John Frankenheimer's Cold War parable, "The Fourth War," takes its title from a quote by Albert Einstein in which the great man states, in essence, that he knows not what weapons will be used if the world engages in a third great war, but that whatever they are, the fourth war will be fought with rocks.

So much for profundity. Now ... ready, aim for the screen, fire!
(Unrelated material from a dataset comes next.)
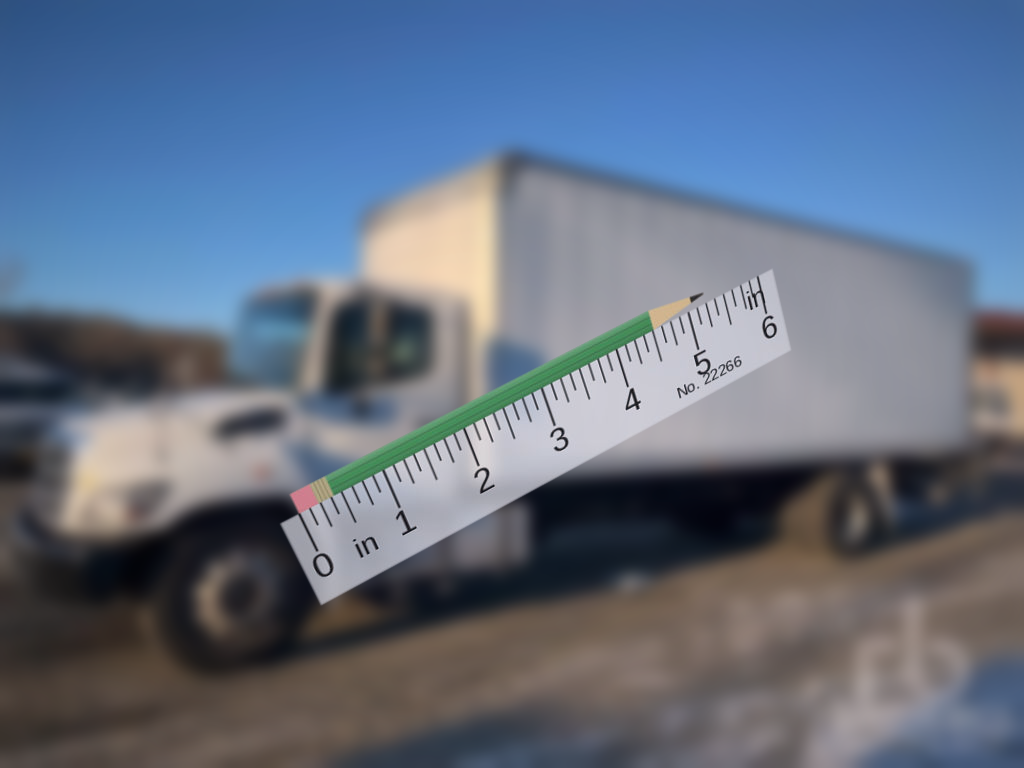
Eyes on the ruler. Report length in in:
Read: 5.25 in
Set in 1988 on the Czechoslovak-West German border, where the forces of East and West gaze uneasily at one another across a strip of earth not 20 yards wide, "The Fourth War" is about a career army colonel named Knowles (Roy Scheider) who can't adjust to the thaw in relations between the superpowers. A hawk who's outlived his usefulness, Knowles lives in a perpetual state of lock and load. While he is out on maneuvers with his troops, Czechoslovak forces chase down a defector to within a few feet of where the Americans have stopped to rest. As a result, tempers flare, each side brandishes its weapons, and a war-provoking skirmish seems imminent.
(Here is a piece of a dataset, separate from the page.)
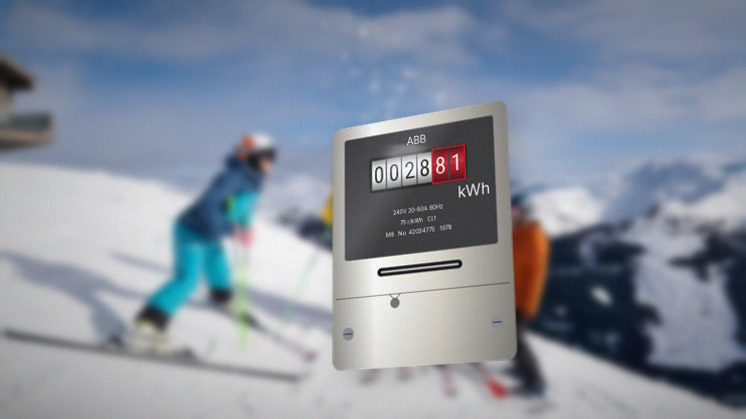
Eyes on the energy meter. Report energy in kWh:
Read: 28.81 kWh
Just barely, disaster is averted, but not until Knowles reaches down into the snow and, after cupping the white stuff into a nifty snowball, heaves it at Col. Valachev (Juergen Prochnow), his opposite number in charge of the Czechoslovak army. Knowles's missile whistles past Valachev's head, smacking the side of his chopper. But Valachev's answering wet one is right on the money. "Guess he learned that in the Cuban league," says Knowles's second-in-comand (Tim Reid).
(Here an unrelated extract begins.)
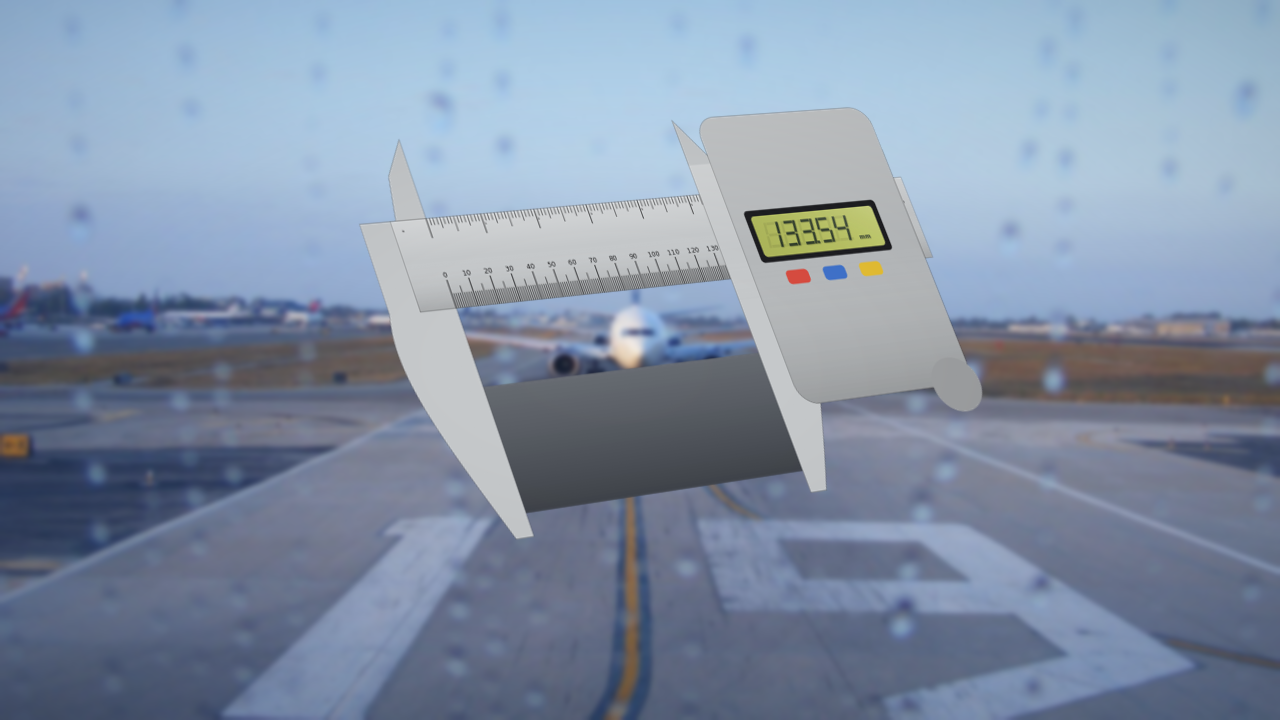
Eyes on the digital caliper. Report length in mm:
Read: 133.54 mm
With challenges made and accepted, these two renegade colonels -- the one a product of Vietnam, the other of Afghanistan -- spend the rest of the film sneaking back and forth across the border, fighting their own private war. All the while, Harry Dean Stanton, as Gen. Hackworth, Knowles's superior officer, bellows page after page of military blather at his old friend. "This is pick-and-shovel work now, Jack. There's no room for heroics," he says. But Knowles's idea of keeping the peace is to slip into the Czechoslovak camp, grab three guards and, after passing out the party hats, force them to get down on their knees and sing "Happy Birthday" to him.

The premise is so surrealistically improbable that if Frankenheimer's approach weren't so straight-faced it might be preposterously entertaining. But the director's shoulders are braced for Atlas duty and he fails to exploit the loony potential in Stephen Peters and Kenneth Ross's script. The action culminates in a hand-to-hand, no-holds-barred fight between the two men near the border with the armies poised for battle on either side. And as Scheider, who looks 20 years older than he did in his last picture (and you thought the Berlin Wall had fallen), signals the end by tossing aside yet another snowball, you wish that you'd invested in a nuclear arsenal of your very own.